Repeat word for word the part of the travel-planning passage that runs from "We enjoy planning" to "or Christian stories.".

**Extract provided:**
*** Block opens ***

We enjoy planning travel well in advance of our arrival at a destination. Studying natural and cultural history, provide us a greater appreciation of the landscape, cities, churches and museum when we actually view them. Anticipating a trip to Rome next Spring, we began collecting travel guides. These lead to points of interest for which we wanted more information. With the internet, we easily found copies of museum catalogues, which we would have previously had to purchase at the museum gift shop… and haul around until we returned home. Skimming through the pages, I recalled how much of the art in Rome depicts either Roman antiquity or Christian stories.
To better appreciate these frescos, paintings, and sculptures, I decided to read Plutarch’s Lives, and the Gospels. I found Plutarch’s histories of Greek and Roman leaders on my bookshelf. An internet search provided me with an edition of the Harmony of the Gospels. This places the four Gospels in sequence, with each text set in parallel columns when two, three, or all four record specific events. Or, when only one writer recorded an event, that text stands alone.

*** Block closes ***

(Lens distortion estimation data)

*** Block opens ***

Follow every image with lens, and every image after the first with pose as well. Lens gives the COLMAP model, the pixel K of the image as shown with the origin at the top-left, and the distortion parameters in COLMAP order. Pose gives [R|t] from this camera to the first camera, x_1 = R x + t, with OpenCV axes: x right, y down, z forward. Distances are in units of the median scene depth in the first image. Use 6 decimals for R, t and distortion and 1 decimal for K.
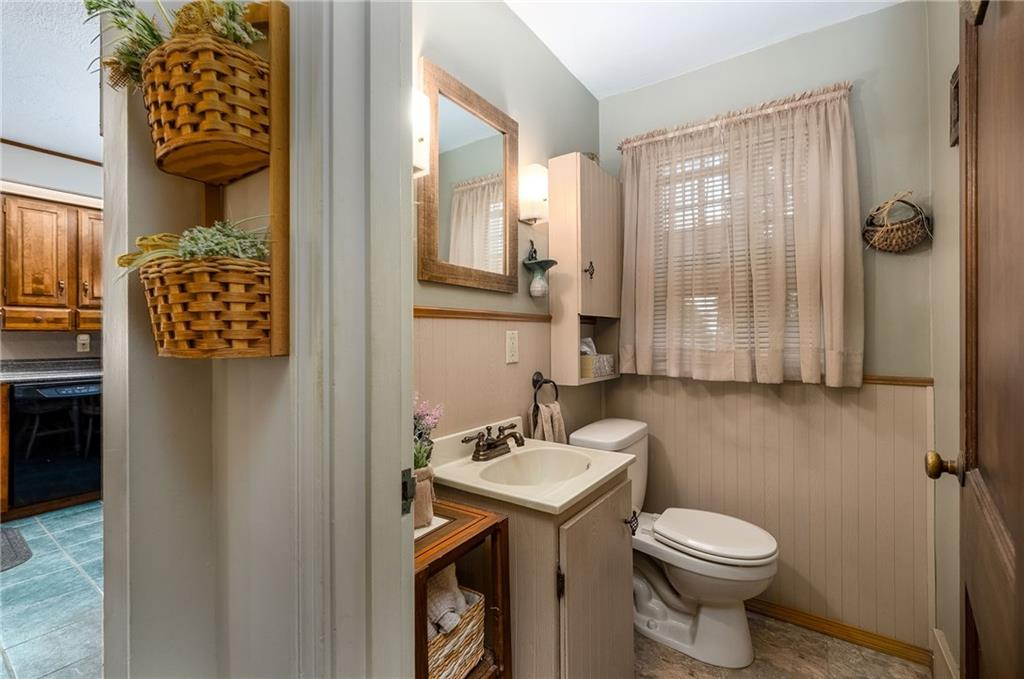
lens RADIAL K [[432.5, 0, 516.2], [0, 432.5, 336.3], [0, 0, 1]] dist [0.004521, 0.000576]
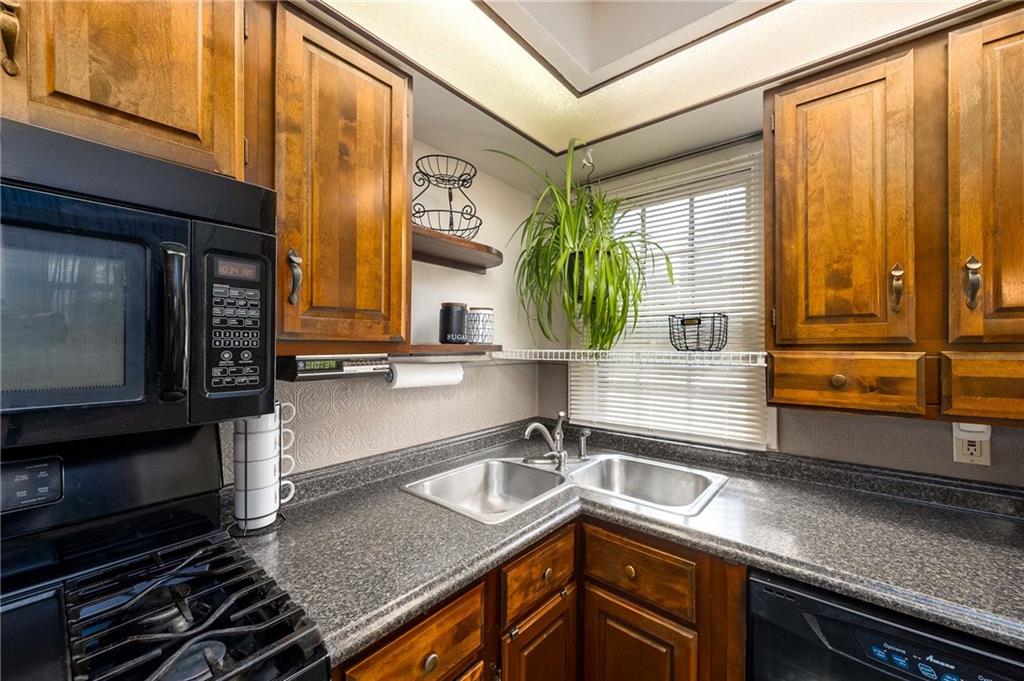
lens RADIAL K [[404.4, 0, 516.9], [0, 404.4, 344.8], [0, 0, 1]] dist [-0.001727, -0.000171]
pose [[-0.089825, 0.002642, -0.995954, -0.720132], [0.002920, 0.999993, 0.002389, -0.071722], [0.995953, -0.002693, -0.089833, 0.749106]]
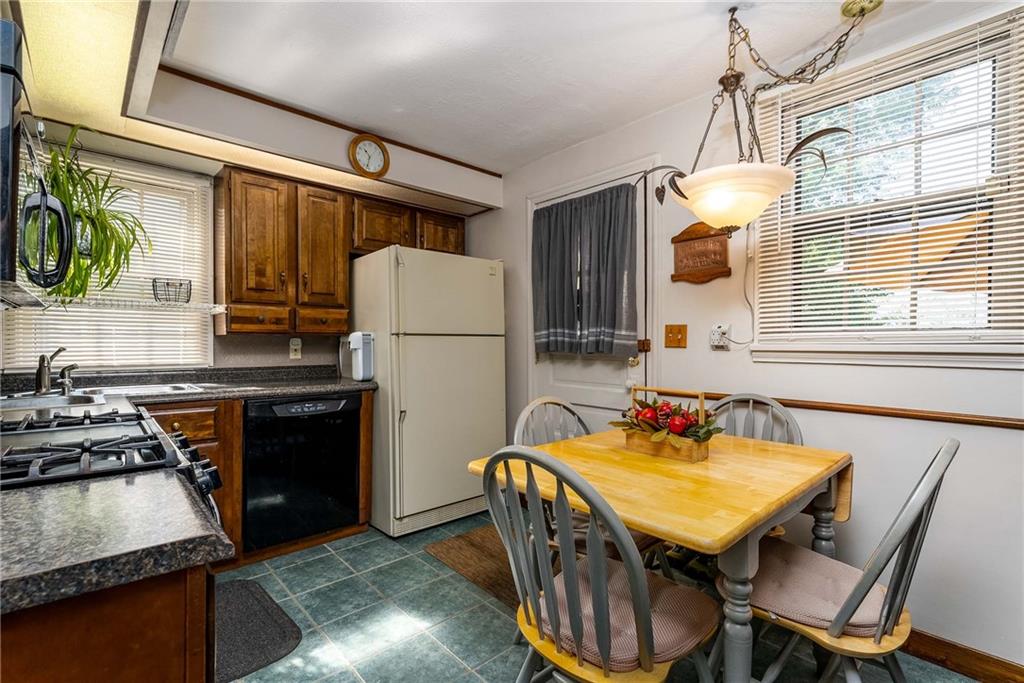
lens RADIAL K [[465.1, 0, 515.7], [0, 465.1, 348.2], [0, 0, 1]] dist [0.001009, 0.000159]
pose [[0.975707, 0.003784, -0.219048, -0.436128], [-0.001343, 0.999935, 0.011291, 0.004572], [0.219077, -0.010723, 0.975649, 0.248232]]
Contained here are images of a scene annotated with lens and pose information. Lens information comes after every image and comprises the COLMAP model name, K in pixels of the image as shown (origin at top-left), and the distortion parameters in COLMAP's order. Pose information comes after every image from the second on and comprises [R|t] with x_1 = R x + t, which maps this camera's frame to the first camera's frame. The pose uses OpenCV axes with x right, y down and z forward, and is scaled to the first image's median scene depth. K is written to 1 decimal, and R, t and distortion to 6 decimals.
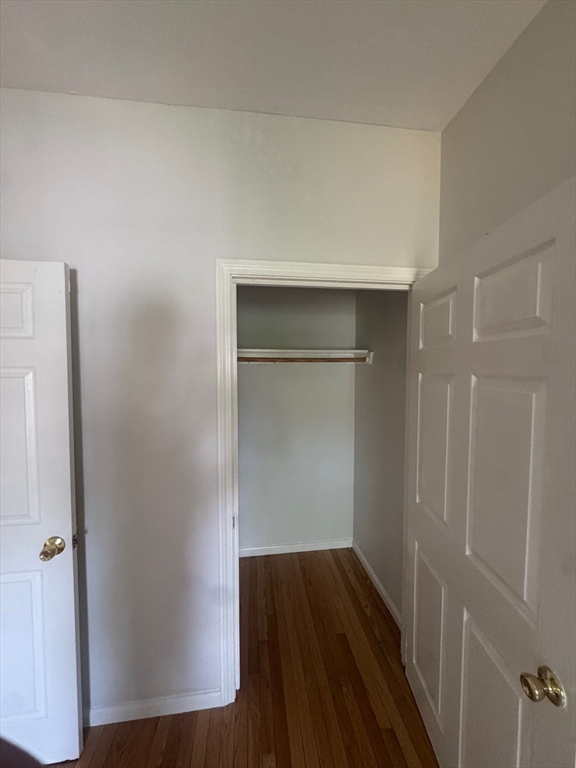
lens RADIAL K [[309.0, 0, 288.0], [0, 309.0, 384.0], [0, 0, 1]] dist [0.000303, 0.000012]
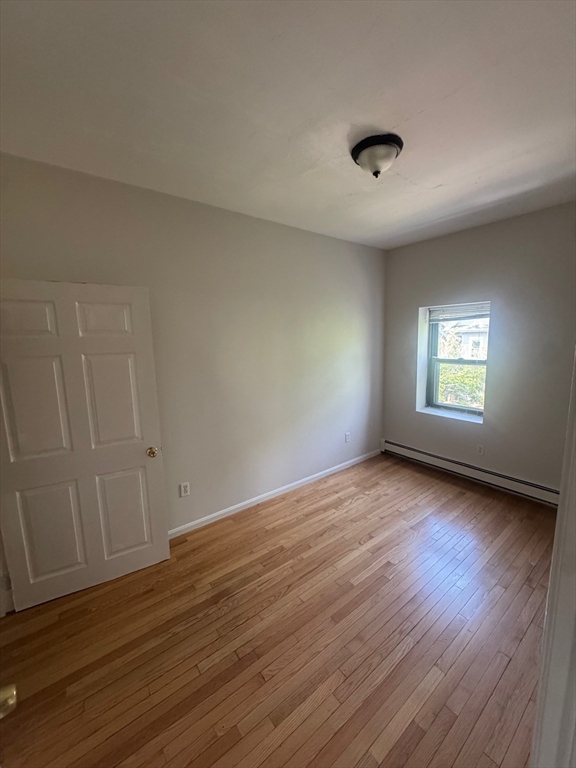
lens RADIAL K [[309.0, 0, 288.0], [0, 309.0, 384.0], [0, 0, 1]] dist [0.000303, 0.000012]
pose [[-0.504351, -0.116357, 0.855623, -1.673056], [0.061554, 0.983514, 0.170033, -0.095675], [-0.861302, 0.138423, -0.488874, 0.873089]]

*** Block closes ***

**Output for this task:**
We enjoy planning travel well in advance of our arrival at a destination. Studying natural and cultural history, provide us a greater appreciation of the landscape, cities, churches and museum when we actually view them. Anticipating a trip to Rome next Spring, we began collecting travel guides. These lead to points of interest for which we wanted more information. With the internet, we easily found copies of museum catalogues, which we would have previously had to purchase at the museum gift shop… and haul around until we returned home. Skimming through the pages, I recalled how much of the art in Rome depicts either Roman antiquity or Christian stories.